Samory Keita Jeudi, 08 Août 2013 16:08
Le 6 août, le Parti de l’espoir pour le développement de la nation (PEDN) de Lansana Kouyaté a rejoint le Club des républicains (CDR) pour créer une alliance électorale dénommée « Agir ensemble pour la Guinée ». Elle a été lancée en prélude aux élections législatives prévues le 24 septembre prochain.
A quelque six semaines des élections législatives, les partis politiques notamment de l’opposition s’activent pour unir leurs forces et faire face à un pouvoir décidé à ne pas laisser de quartiers à ses adversaires politiques pour avoir la majorité absolue à la future Assemblée nationale. Il y a quelques jours, l’opinion a été sans doute surprise de l’alliance électorale scellée entre l’UFDG (Union des forces démocratiques de Guinée), le RFC (Renforcement des forces du changement) d’Aboubacar Sylla et les NFD (Nouvelles forces démocratiques) de Mouctar Diallo, qui occupent respectivement la troisième et quatrième place sur la liste nationale du parti du chef de file de l’opposition guinéenne Cellou Dalein Diallo.

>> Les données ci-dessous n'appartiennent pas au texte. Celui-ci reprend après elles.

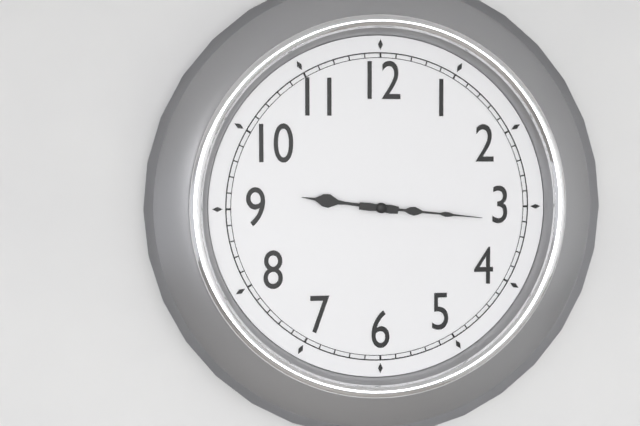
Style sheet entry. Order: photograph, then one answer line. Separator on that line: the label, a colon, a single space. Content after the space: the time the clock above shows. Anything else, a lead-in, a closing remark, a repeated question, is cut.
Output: 9:16
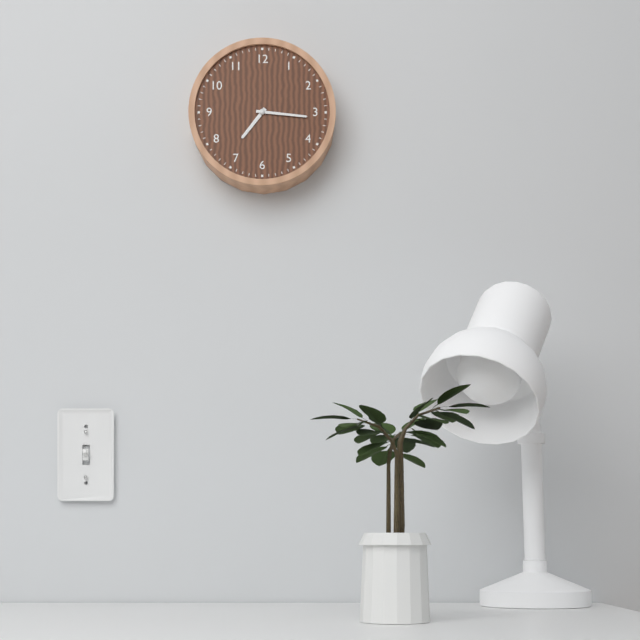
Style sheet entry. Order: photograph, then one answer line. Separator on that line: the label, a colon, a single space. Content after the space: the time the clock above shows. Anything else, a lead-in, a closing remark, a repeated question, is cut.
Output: 7:16
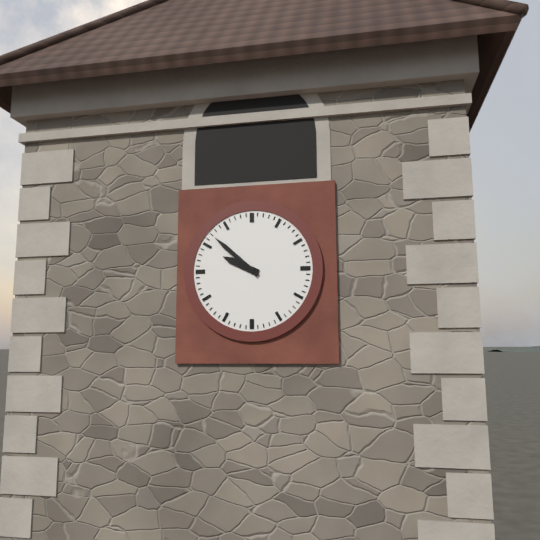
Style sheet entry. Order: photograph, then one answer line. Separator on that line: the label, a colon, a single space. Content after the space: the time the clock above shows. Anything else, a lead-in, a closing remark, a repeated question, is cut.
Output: 9:52
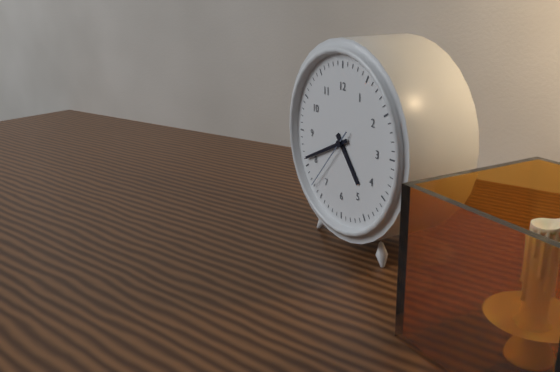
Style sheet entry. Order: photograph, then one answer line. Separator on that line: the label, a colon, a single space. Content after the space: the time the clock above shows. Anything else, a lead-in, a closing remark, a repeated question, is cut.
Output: 4:41:37
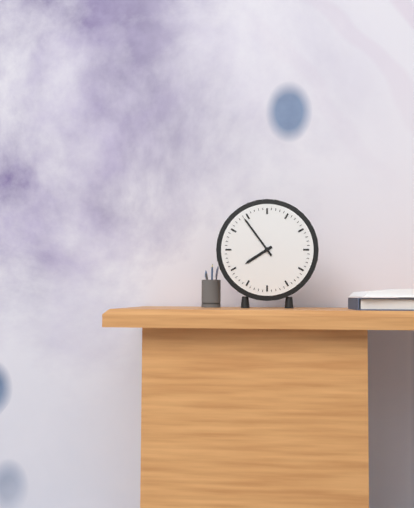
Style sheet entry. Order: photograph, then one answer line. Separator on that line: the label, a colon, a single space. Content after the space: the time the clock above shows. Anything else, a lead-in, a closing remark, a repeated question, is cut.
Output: 7:54
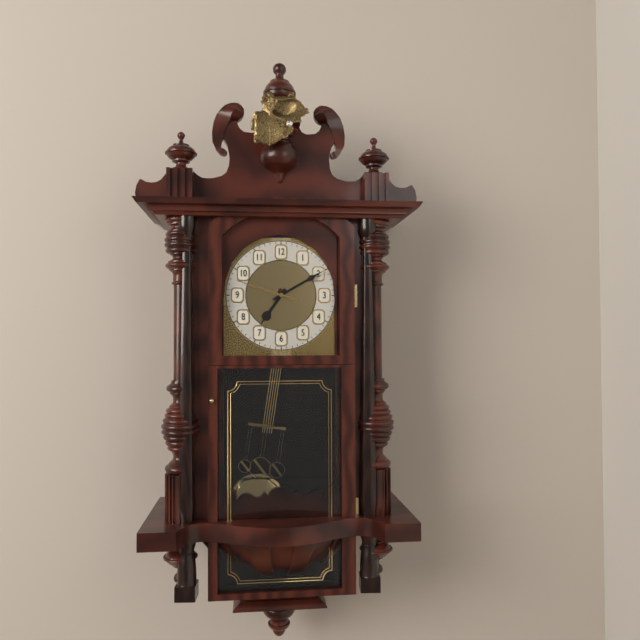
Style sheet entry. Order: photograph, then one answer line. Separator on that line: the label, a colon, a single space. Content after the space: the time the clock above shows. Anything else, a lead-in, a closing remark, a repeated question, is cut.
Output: 7:10:48
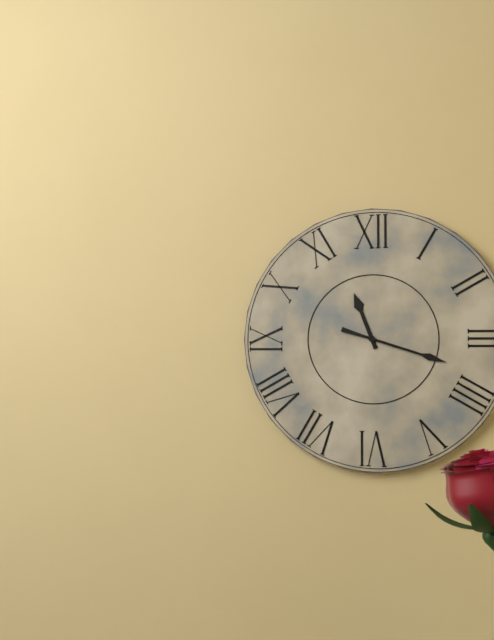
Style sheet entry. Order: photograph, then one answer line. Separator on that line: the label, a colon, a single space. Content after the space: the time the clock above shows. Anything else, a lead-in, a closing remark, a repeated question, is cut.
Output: 11:18
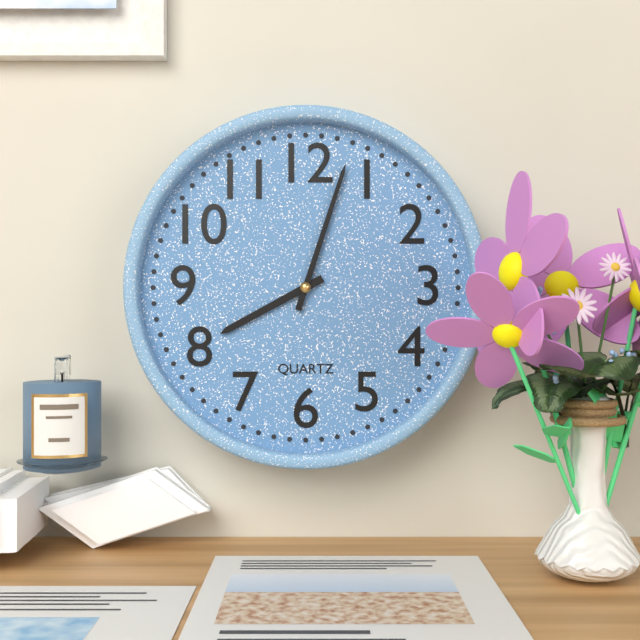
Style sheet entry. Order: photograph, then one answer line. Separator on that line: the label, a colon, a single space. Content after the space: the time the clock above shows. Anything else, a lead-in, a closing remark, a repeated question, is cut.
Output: 8:03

L’UFDG a aussi noué une alliance politique à l’uninominale avec l’UFR (Union des forces républicaines) de Sidya Touré. Dans cette alliance (non signée) chaque parti accepte, dans une circonscription électorale, de céder sa place à celui qui a le plus d’électorat potentiel dans la zone. Cette démarche entreprise par ces partis d’opposition consiste à faire front commun contre un pouvoir roublard et déterminé à se tailler la part du lion.

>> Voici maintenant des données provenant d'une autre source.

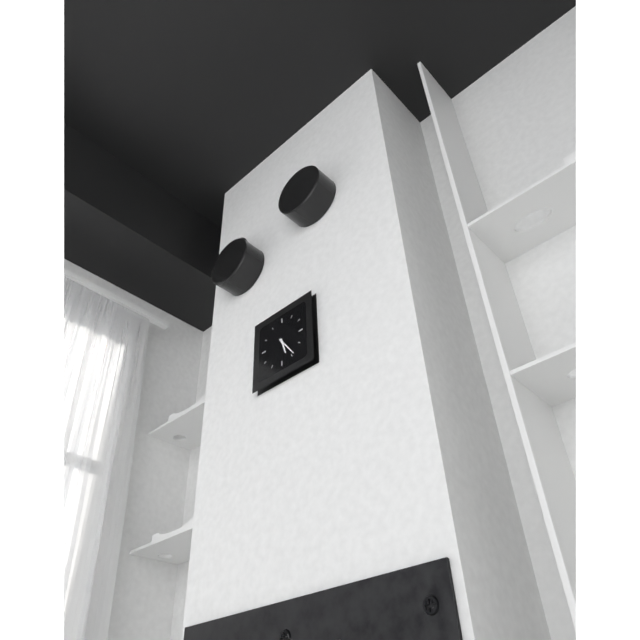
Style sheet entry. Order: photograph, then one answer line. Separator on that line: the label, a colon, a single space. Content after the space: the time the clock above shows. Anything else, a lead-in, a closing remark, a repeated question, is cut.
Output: 5:24
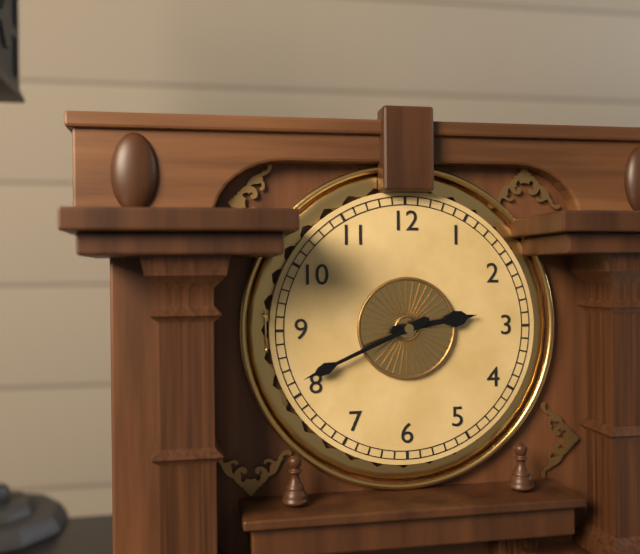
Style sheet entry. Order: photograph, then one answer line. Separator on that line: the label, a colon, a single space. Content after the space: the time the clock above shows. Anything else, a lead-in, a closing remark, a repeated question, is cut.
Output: 2:41
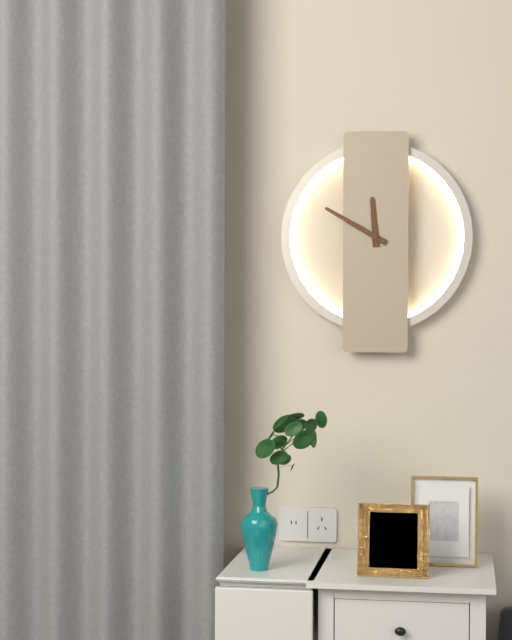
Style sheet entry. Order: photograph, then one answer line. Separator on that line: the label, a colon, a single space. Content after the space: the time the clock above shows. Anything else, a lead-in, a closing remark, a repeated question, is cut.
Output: 11:50
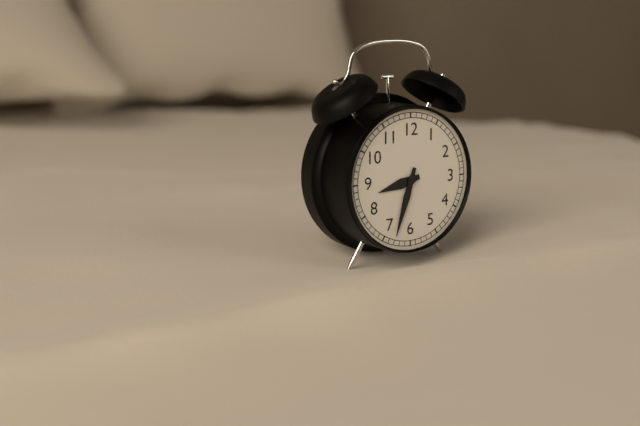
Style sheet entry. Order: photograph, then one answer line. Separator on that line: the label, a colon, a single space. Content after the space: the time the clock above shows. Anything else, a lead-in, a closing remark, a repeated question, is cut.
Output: 8:33
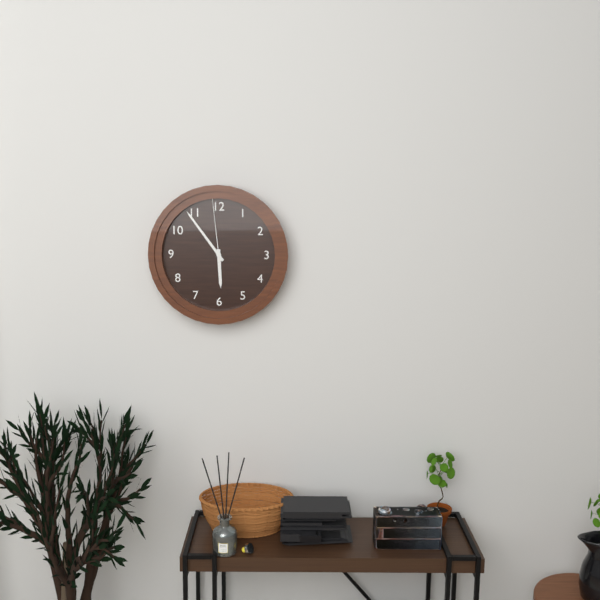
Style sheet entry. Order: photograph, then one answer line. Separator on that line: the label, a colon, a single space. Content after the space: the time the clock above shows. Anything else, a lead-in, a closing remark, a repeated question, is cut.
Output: 5:54:59
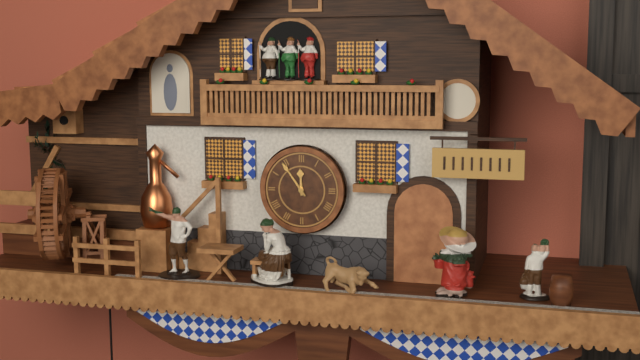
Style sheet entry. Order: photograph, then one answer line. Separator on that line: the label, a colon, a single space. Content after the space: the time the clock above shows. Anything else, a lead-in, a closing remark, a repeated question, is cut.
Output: 11:54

Dans la même perspective électorale, le PEDN vient de signer une alliance électorale avec certains partis se réclamant du centre dont lui-même est membre originel en tant membre de l’ADP. Ce sont le Club des républicains (CDR) auquel appartiennent le GPT de Kassory Fofana, l’UNR de Boubacar Barry, l’UPG de Jean-Marie Doré et le PUP et ses alliés. Il faut souligner cependant que ce dernier n’était pas présent lors de la signature du protocole d’accord. Son absence avait suscité quelques interrogations auxquelles les autres parties signataires n’ont pas voulu répondre. « Il faut considérer ceux qui sont là », a réagi Jean-Marie Doré face à la question d’un confrère ayant voulu connaître les raisons de l’absence du PUP dans cette alliance.
Dans cette alliance politique qu’ils ont dénommée « Agir ensemble pour la Guinée », les parties signataires s’engagent entre autres à se supporter « dans les uninominales partout où il y a un seul candidat de l’alliance », de mener « ensemble des campagnes conjointes afin de se soutenir autant que faire se peut » et « conviennent d’établir des candidatures concertées pour les élections communales de 2014 ».

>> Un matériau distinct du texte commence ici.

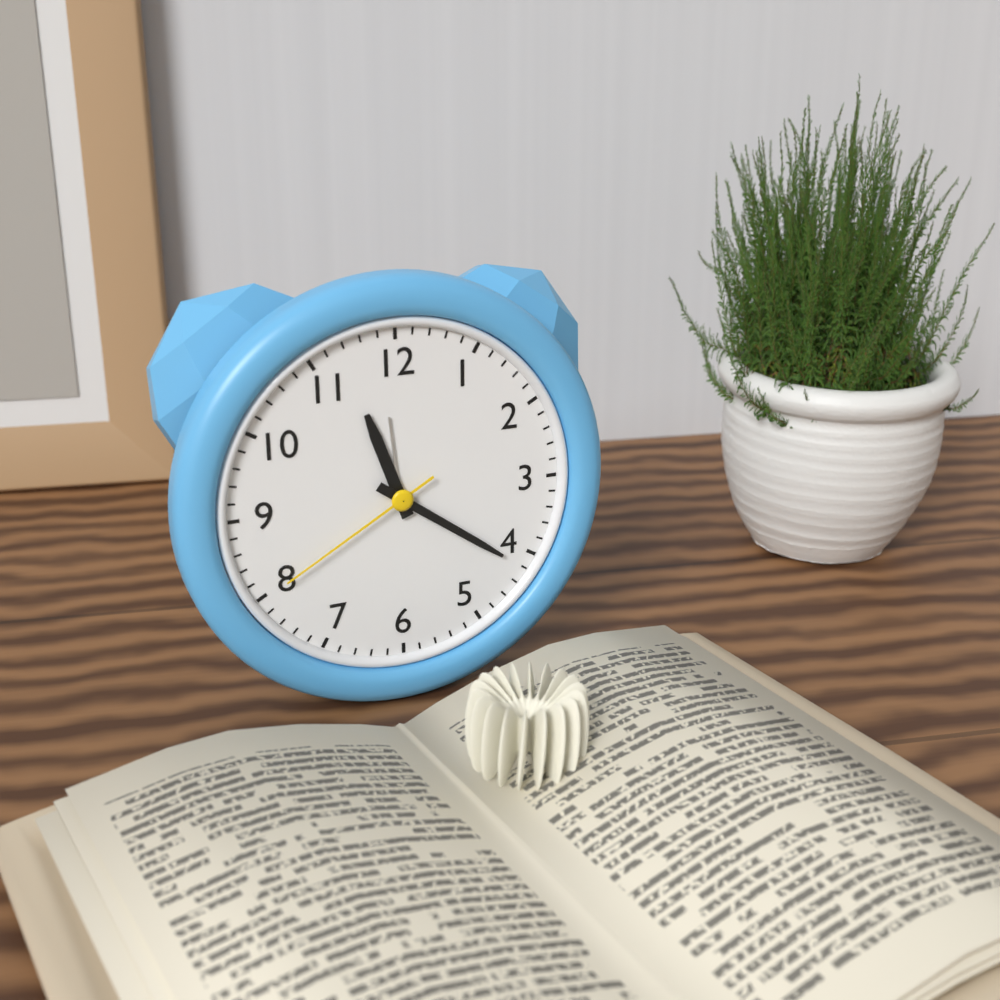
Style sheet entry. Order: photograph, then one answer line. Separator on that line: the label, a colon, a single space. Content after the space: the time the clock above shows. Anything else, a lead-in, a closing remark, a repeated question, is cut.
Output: 11:21:40
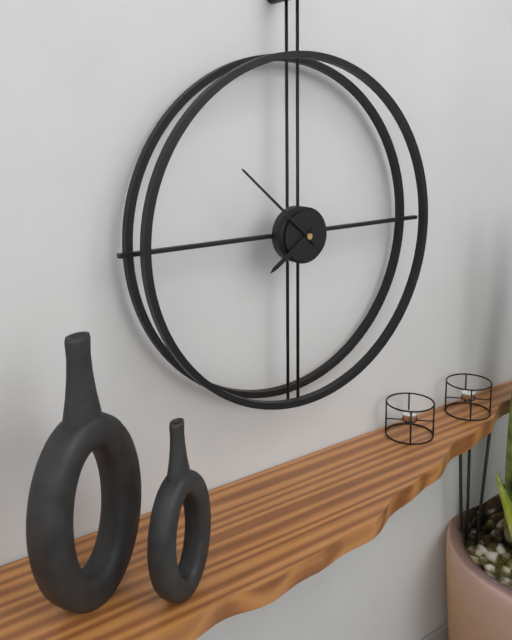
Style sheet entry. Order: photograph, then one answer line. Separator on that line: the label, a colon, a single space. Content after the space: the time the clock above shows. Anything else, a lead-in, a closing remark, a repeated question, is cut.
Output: 7:52
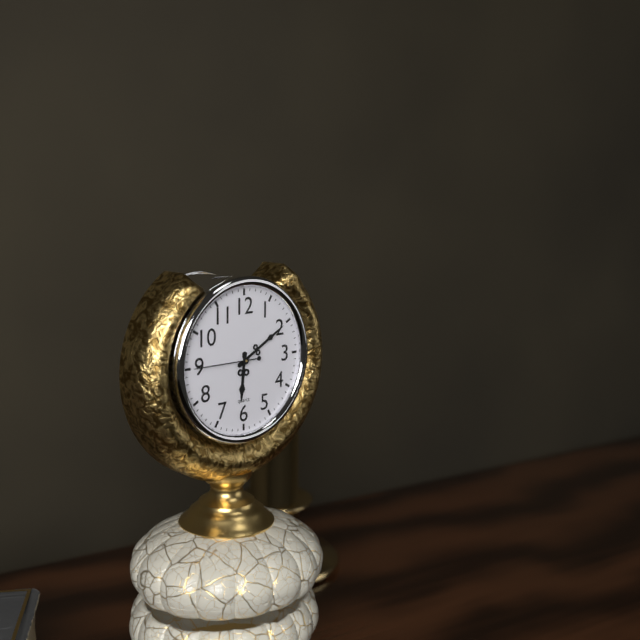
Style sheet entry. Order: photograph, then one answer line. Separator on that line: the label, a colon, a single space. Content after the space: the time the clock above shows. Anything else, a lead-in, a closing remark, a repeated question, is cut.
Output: 6:10:45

Certains observateurs avertis qualifient cette alliance de l’alliance des partis « frustrés ». Pour eux, Lansana Kouyaté aurait souhaité faire alliance avec ses collègues anciens premiers ministres, Cellou Dalein Diallo et Sidya Touré. Mais faute de « mieux ailleurs », l’ex premier ministre et président du PEDN, pour éviter de faire cavalier seul, a rejoint ses anciens amis du centre dont il s’était pourtant éloigné pour se rapprocher de l’opposition « radicale » sous le label de l’ADP. Cette démarche de Kouyaté, Boubacar Barry et Doré est à percevoir tout simplement sous le prisme de la realpolitik.